##### Okunacak metin #####
25 Şubat 2011 Cuma

Madem bugünlük yazdım senin adına da yazıcam biraz kızım...
Çok şükür sağlığın sıhhatin yerinde...
Bir anne olarak, çalışmıyor olsamda, sana yetememe duygum hala içimde bir yerlerde saklı ve çoğu zaman nedense açığa çıkıyor.. bu da benim deliliğim..
Son zamanlarda fazla fotoğrafını çekemedim aslında pozlanacak çok halin var ayrıca yaptığın resimleride koymak istiyorum buraya bak gör ne kadar gelişmiş olduğunu...insan böyle yaşayıp gidiyor da unutuyor her şeyi...bazen soruyorlar bana "Yağmur'da böyle miydi? " diye ama hatırladıklarıma sevindiğim kadar hatırlamadıklarımda olduğunda çok üzülüyorum...
Senin için sana verebildiklerimizin en iyisini yapmaya çalışıyorum, bu nedenle bu aralar sıkıntılı bir süreç olan okul seçme, araştırma durumlarındayız..gerçi çoktandır düşünüyorum ama zaman daraldıkça daha da heyecan yapıyorum...henüz karar veremesekte belki seneye de şu anki okulunda anasınıfı eğitimini alacaksın..gerçi buna çok sıcak bakmıyorum ama bakalım ...umarım senin adına iyi kararlar verebilirz....gerçekten büyüdükçe zorlaşıyor derler ya daha ciddi kararlar vermek zorunda kalıyorsun çünkü....bir çocuğun en sıkıntısız hali bebeklikmiş bence bunu daha iyi anlıyorum...
Gerçekten bir gün arkadaş olarak kalabilecekmiyiz seninle...kalacağız değil mi....
Havalar soğuk...sabahları seni uyandırmaya kıyamıyorum...ama belli bir düzende hayatını yaşamanı istiyorum...keyfiye hallere alışıyor olman bizi zaman gelir zorlar diye...her sabah öpüp koklayıp uyandırıyorum seni...bir de her gece ayaklarını öpüyorum ...başında dua edip öyle yatıyorum yatağıma...az kaldı sadece 4 ay sonra inşallah güzel bir tatil seni bekliyor olacak...sonra istediğin saatte uyan:)
Yazacak çok şey var belki ama yazabileceklerim bu kadar şimdilik...
Seni seviyorum...
#####
Göreviniz.
Kıza yazılmış günlük yazısında "25 Şubat 2011" sözlerinden "olduğunda çok üzülüyorum..." sözlerine kadar her şeyi, "kızım" yerine "yavrum" koyarak yeniden yazın. Satırların bu işte hiçbir rolü yoktur.
##### Sağlanan satırlar #####
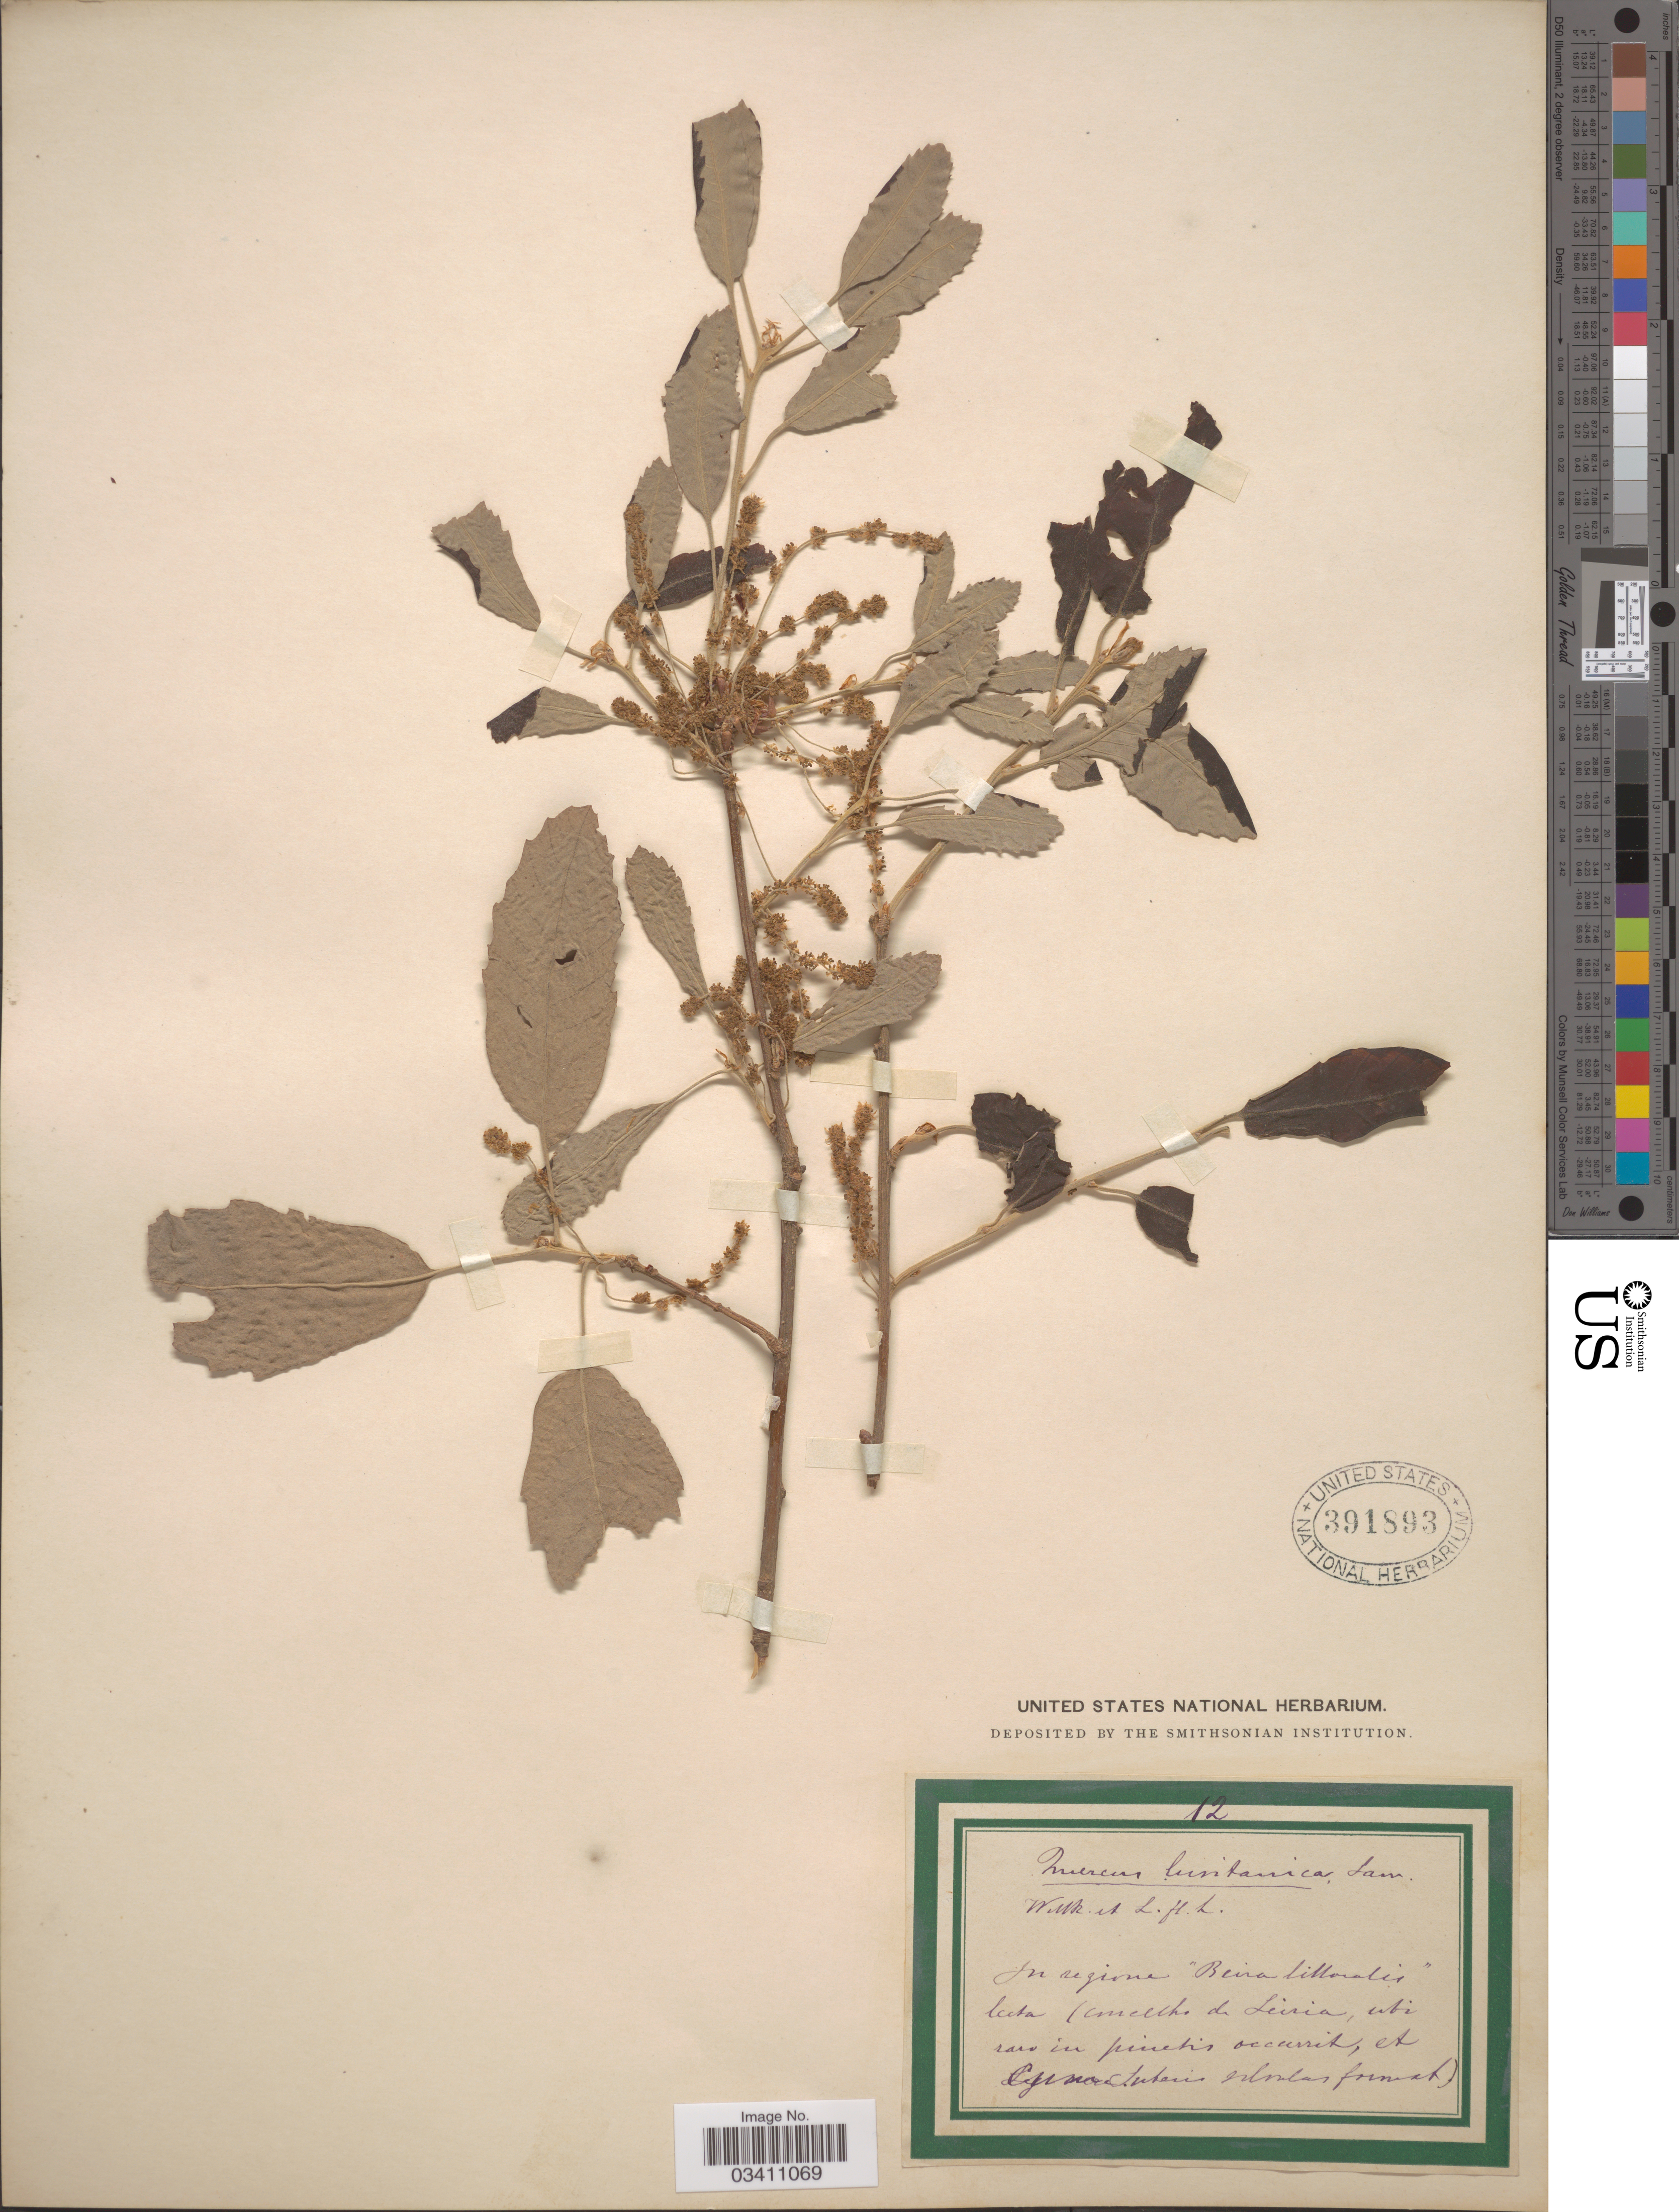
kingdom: Plantae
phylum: Tracheophyta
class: Magnoliopsida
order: Fagales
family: Fagaceae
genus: Quercus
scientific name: Quercus lusitanica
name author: Lam.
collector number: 12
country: Portugal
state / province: Leiria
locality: In regione "Beira littoralis" lecta (cmelko de Leiria, ubi raro in pinetis occurrit, et Subaris silvulas format). [interpreted]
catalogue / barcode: US 391893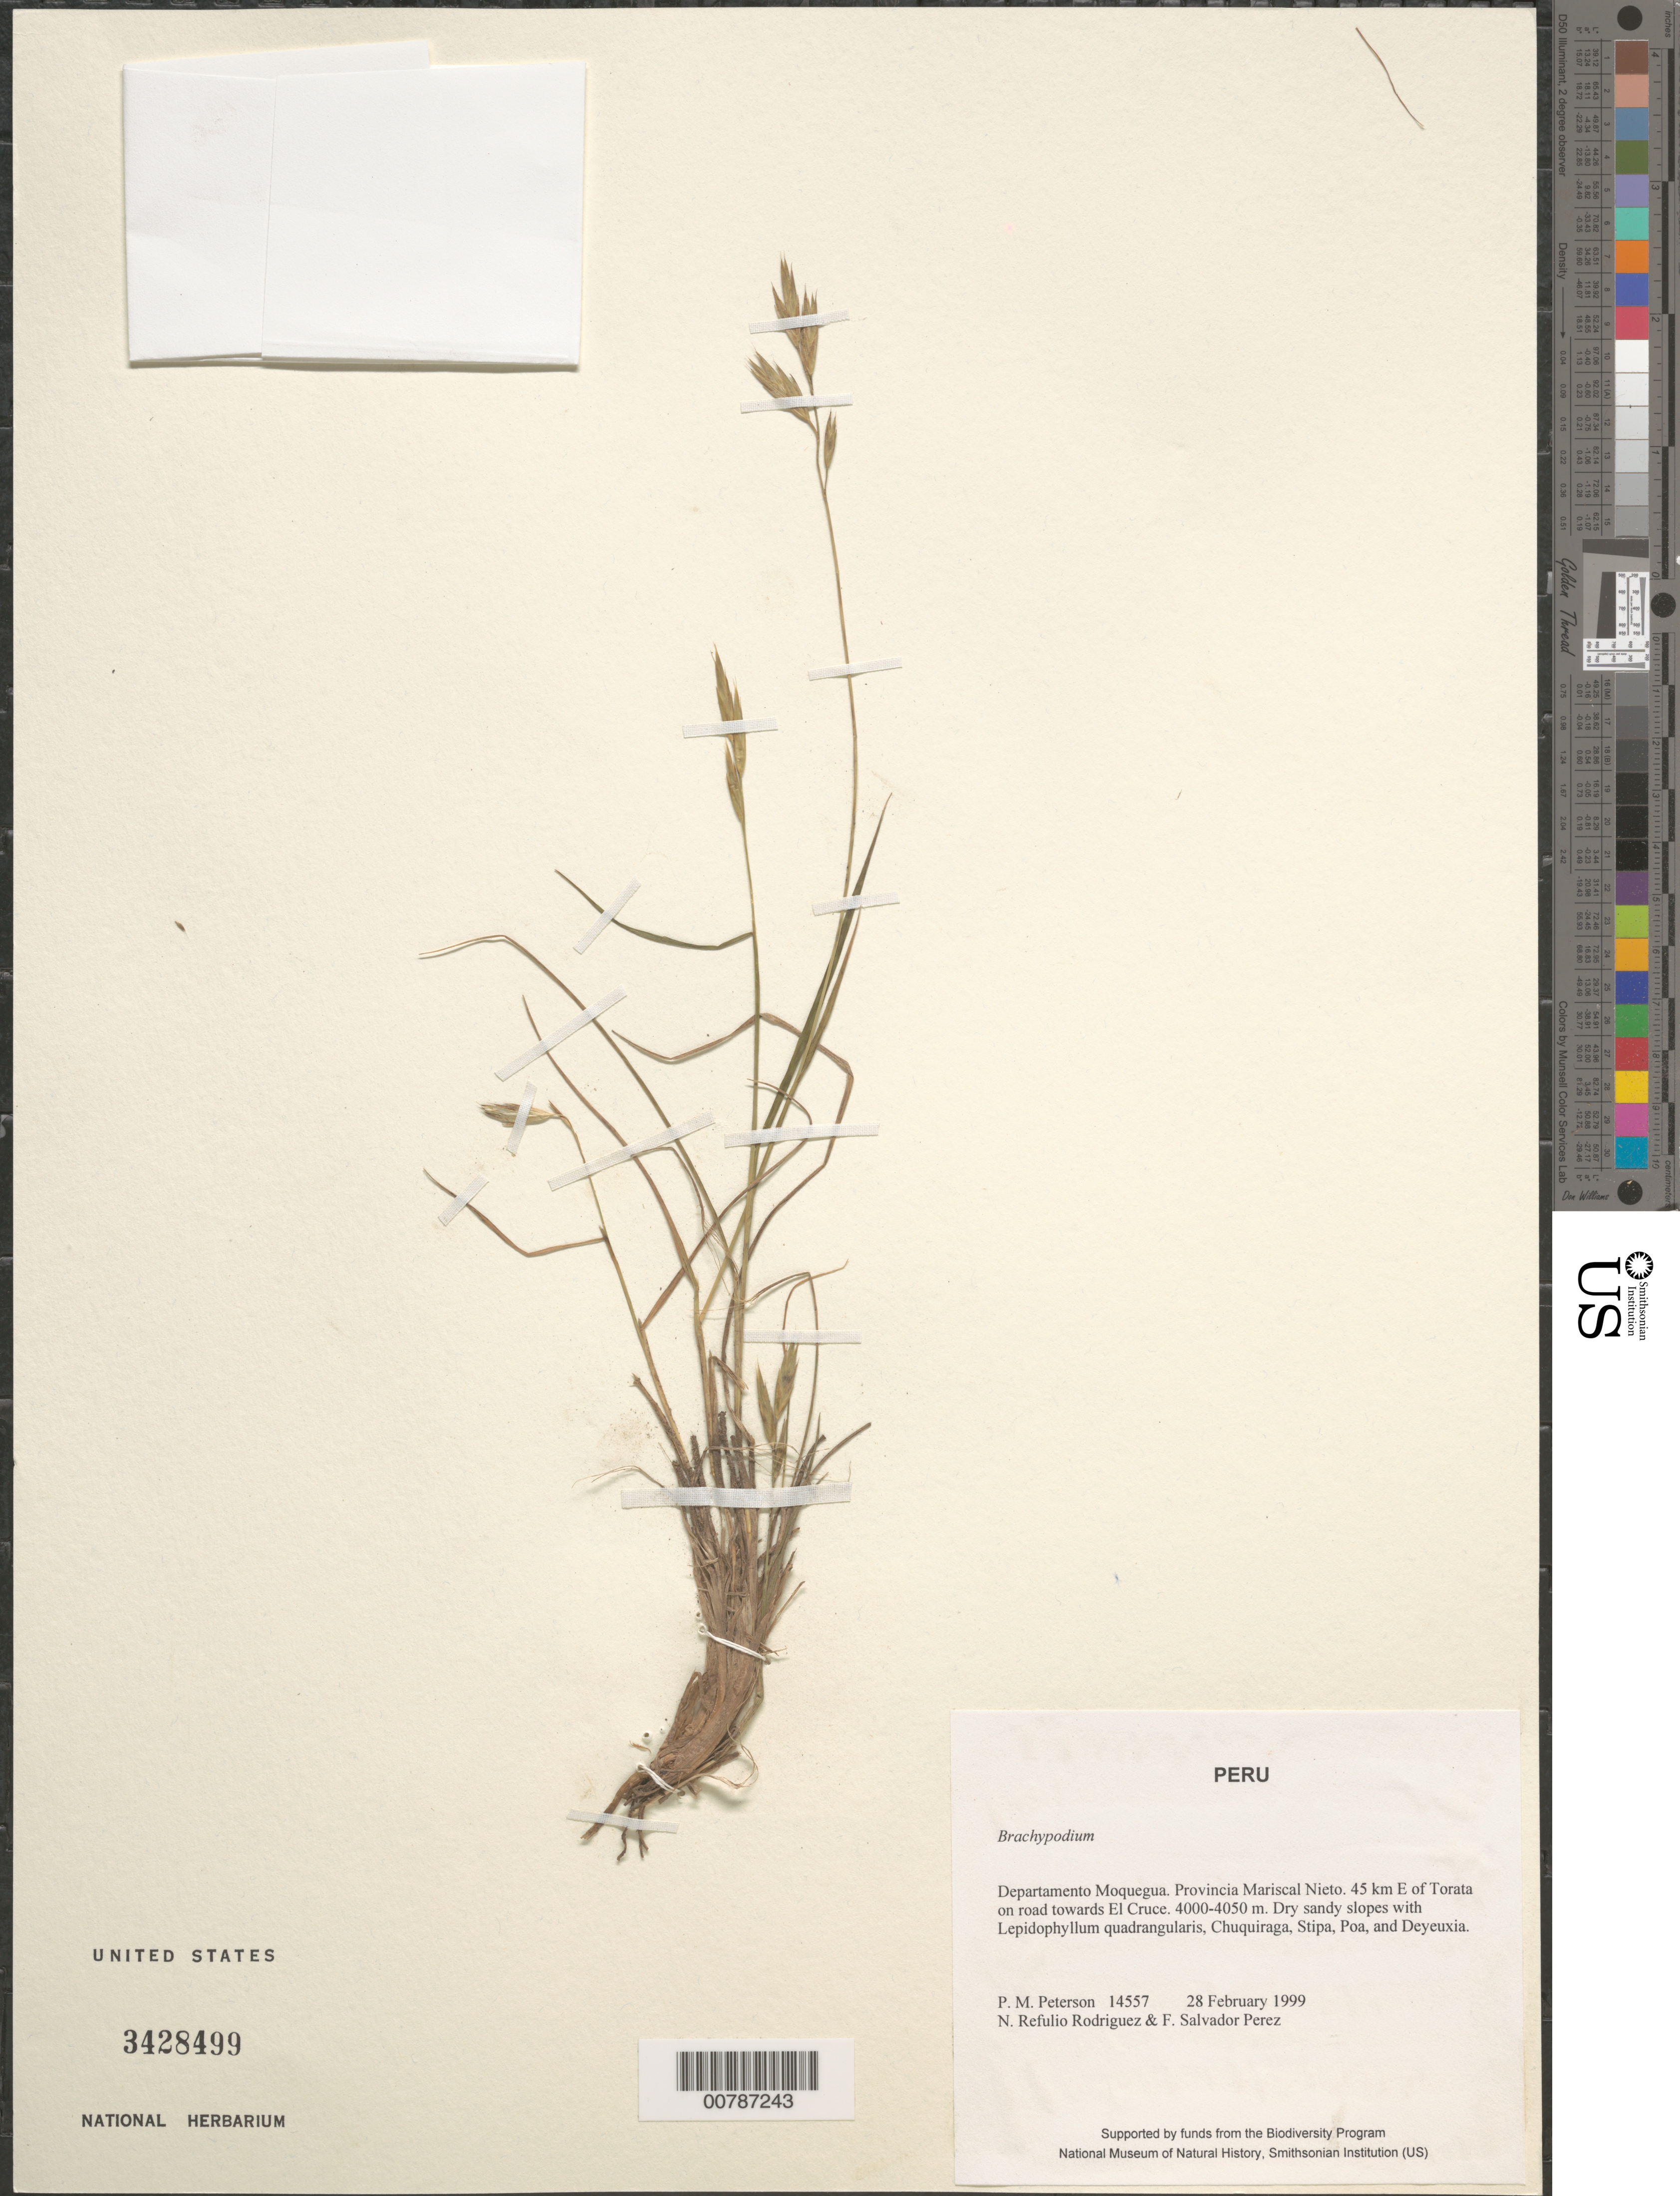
#####
Alıştırmanın yanıtı.
25 Şubat 2011 Cuma

Madem bugünlük yazdım senin adına da yazıcam biraz yavrum...
Çok şükür sağlığın sıhhatin yerinde...
Bir anne olarak, çalışmıyor olsamda, sana yetememe duygum hala içimde bir yerlerde saklı ve çoğu zaman nedense açığa çıkıyor.. bu da benim deliliğim..
Son zamanlarda fazla fotoğrafını çekemedim aslında pozlanacak çok halin var ayrıca yaptığın resimleride koymak istiyorum buraya bak gör ne kadar gelişmiş olduğunu...insan böyle yaşayıp gidiyor da unutuyor her şeyi...bazen soruyorlar bana "Yağmur'da böyle miydi? " diye ama hatırladıklarıma sevindiğim kadar hatırlamadıklarımda olduğunda çok üzülüyorum...